| INSTRUCTIONS FOR THE TASK |
Only part of the listing is needed, namely the lines from its start through the line with "stained with a", and they should be retyped exactly.

| DATA PROVIDED |

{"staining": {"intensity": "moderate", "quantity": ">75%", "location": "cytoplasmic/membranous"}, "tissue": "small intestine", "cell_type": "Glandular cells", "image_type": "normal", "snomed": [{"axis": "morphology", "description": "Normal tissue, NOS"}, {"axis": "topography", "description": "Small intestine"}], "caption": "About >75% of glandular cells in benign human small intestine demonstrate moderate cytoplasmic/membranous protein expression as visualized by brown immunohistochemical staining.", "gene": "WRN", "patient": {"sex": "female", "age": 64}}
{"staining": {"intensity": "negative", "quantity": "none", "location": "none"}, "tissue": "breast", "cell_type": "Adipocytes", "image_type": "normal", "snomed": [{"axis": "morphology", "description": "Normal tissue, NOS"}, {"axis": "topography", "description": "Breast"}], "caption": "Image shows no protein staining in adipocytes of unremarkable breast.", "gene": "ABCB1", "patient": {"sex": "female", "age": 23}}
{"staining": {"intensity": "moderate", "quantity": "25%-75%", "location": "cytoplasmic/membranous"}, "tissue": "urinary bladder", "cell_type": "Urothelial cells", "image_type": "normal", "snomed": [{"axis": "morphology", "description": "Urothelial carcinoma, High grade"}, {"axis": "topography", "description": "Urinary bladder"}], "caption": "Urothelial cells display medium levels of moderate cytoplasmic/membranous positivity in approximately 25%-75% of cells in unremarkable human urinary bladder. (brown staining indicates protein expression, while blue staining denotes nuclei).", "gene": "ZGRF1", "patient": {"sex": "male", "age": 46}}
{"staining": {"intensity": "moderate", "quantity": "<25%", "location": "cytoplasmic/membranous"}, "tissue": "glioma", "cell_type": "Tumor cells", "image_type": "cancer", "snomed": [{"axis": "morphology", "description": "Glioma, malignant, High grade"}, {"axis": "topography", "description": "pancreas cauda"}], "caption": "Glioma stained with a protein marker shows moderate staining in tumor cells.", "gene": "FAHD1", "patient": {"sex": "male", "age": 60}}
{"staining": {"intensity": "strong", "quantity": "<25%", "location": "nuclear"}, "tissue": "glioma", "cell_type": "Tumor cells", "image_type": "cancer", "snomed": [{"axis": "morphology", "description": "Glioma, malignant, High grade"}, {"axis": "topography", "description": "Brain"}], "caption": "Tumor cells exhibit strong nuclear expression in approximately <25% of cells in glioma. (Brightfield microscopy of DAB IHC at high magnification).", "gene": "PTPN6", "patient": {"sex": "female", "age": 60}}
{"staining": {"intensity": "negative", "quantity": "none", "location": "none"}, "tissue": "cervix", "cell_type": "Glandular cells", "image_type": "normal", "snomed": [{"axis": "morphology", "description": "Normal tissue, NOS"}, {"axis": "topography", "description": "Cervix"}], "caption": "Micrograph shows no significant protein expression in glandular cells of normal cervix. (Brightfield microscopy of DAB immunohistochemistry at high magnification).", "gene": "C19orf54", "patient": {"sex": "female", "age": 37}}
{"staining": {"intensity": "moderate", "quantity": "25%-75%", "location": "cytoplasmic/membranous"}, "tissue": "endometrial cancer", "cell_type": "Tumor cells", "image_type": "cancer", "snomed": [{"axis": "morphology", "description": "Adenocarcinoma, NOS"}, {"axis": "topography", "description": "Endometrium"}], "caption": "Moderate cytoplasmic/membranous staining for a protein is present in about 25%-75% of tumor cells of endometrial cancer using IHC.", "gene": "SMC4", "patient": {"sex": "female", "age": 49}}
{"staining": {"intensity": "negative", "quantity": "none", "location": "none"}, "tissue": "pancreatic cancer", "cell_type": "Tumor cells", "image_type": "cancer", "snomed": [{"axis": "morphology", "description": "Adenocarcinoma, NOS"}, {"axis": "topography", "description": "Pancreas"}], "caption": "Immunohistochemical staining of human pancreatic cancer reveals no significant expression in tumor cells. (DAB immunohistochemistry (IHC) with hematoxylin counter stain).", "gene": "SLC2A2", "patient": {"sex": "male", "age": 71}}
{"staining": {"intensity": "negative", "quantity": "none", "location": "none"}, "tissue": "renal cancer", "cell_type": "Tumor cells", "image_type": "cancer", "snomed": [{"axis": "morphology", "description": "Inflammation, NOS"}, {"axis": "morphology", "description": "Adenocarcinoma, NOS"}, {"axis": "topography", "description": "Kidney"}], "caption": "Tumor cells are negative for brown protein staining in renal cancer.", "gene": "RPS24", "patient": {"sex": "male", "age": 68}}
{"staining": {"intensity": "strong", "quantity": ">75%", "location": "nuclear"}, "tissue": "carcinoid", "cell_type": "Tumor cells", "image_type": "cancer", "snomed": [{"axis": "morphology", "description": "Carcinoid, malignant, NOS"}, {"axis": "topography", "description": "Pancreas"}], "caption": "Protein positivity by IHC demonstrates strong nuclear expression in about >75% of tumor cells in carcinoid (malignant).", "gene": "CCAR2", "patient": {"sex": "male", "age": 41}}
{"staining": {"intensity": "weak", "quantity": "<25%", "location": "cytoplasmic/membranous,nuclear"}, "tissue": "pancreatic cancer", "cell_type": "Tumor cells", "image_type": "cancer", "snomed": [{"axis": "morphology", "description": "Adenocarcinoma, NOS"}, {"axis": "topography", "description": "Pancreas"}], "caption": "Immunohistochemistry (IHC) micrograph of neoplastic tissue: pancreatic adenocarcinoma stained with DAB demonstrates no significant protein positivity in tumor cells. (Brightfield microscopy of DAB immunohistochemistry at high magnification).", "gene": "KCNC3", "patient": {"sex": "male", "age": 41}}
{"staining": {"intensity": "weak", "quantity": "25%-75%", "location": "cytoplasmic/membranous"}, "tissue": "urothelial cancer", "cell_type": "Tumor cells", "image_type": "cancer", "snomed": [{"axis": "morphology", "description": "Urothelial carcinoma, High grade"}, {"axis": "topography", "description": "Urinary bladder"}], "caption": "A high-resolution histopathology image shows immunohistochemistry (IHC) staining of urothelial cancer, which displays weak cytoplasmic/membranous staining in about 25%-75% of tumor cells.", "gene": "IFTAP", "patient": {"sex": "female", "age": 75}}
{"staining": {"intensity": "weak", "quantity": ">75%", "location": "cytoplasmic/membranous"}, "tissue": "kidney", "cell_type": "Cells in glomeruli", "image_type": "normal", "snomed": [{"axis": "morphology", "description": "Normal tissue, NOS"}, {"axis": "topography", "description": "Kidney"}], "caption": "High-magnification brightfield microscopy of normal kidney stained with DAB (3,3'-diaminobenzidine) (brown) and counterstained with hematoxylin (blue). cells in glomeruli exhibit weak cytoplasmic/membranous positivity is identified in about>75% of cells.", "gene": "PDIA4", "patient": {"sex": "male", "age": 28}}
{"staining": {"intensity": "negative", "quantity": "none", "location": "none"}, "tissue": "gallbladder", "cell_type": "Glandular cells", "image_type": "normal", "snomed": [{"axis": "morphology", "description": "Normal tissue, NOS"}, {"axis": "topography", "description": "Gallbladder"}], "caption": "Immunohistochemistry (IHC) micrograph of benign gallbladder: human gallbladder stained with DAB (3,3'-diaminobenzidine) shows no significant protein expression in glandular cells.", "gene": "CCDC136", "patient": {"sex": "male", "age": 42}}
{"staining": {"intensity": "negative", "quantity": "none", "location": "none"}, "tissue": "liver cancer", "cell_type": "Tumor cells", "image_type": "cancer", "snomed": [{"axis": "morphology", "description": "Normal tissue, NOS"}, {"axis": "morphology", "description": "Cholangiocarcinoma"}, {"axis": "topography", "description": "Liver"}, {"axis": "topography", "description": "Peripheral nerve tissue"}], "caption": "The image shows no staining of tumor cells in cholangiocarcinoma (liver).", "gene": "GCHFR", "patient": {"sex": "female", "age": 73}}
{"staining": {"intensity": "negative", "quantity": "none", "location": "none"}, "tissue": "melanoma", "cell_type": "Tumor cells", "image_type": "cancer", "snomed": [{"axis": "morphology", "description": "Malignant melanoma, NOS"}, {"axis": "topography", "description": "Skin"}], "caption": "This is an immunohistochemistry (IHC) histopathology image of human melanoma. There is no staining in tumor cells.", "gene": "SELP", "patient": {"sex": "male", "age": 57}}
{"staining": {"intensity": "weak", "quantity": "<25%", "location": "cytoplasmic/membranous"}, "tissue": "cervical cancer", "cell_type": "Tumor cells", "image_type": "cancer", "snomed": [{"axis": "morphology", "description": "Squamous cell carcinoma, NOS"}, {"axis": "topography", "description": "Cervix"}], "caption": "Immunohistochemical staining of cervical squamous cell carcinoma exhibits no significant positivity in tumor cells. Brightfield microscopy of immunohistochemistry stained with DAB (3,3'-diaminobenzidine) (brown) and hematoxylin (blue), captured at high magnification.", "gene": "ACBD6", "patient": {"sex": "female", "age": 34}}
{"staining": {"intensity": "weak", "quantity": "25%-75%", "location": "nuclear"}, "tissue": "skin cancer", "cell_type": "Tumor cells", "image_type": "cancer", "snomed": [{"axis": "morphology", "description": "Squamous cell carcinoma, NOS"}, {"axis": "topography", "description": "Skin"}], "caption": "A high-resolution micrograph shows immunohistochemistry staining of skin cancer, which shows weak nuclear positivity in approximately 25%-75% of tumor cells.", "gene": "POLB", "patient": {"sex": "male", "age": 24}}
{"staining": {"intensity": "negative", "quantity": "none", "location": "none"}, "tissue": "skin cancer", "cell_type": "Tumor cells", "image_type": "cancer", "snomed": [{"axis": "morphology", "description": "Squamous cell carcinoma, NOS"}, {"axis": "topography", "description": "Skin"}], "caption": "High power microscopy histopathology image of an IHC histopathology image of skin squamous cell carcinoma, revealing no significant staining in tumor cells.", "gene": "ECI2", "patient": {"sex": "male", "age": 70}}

| EXERCISE OUTPUT |
{"staining": {"intensity": "moderate", "quantity": ">75%", "location": "cytoplasmic/membranous"}, "tissue": "small intestine", "cell_type": "Glandular cells", "image_type": "normal", "snomed": [{"axis": "morphology", "description": "Normal tissue, NOS"}, {"axis": "topography", "description": "Small intestine"}], "caption": "About >75% of glandular cells in benign human small intestine demonstrate moderate cytoplasmic/membranous protein expression as visualized by brown immunohistochemical staining.", "gene": "WRN", "patient": {"sex": "female", "age": 64}}
{"staining": {"intensity": "negative", "quantity": "none", "location": "none"}, "tissue": "breast", "cell_type": "Adipocytes", "image_type": "normal", "snomed": [{"axis": "morphology", "description": "Normal tissue, NOS"}, {"axis": "topography", "description": "Breast"}], "caption": "Image shows no protein staining in adipocytes of unremarkable breast.", "gene": "ABCB1", "patient": {"sex": "female", "age": 23}}
{"staining": {"intensity": "moderate", "quantity": "25%-75%", "location": "cytoplasmic/membranous"}, "tissue": "urinary bladder", "cell_type": "Urothelial cells", "image_type": "normal", "snomed": [{"axis": "morphology", "description": "Urothelial carcinoma, High grade"}, {"axis": "topography", "description": "Urinary bladder"}], "caption": "Urothelial cells display medium levels of moderate cytoplasmic/membranous positivity in approximately 25%-75% of cells in unremarkable human urinary bladder. (brown staining indicates protein expression, while blue staining denotes nuclei).", "gene": "ZGRF1", "patient": {"sex": "male", "age": 46}}
{"staining": {"intensity": "moderate", "quantity": "<25%", "location": "cytoplasmic/membranous"}, "tissue": "glioma", "cell_type": "Tumor cells", "image_type": "cancer", "snomed": [{"axis": "morphology", "description": "Glioma, malignant, High grade"}, {"axis": "topography", "description": "pancreas cauda"}], "caption": "Glioma stained with a protein marker shows moderate staining in tumor cells.", "gene": "FAHD1", "patient": {"sex": "male", "age": 60}}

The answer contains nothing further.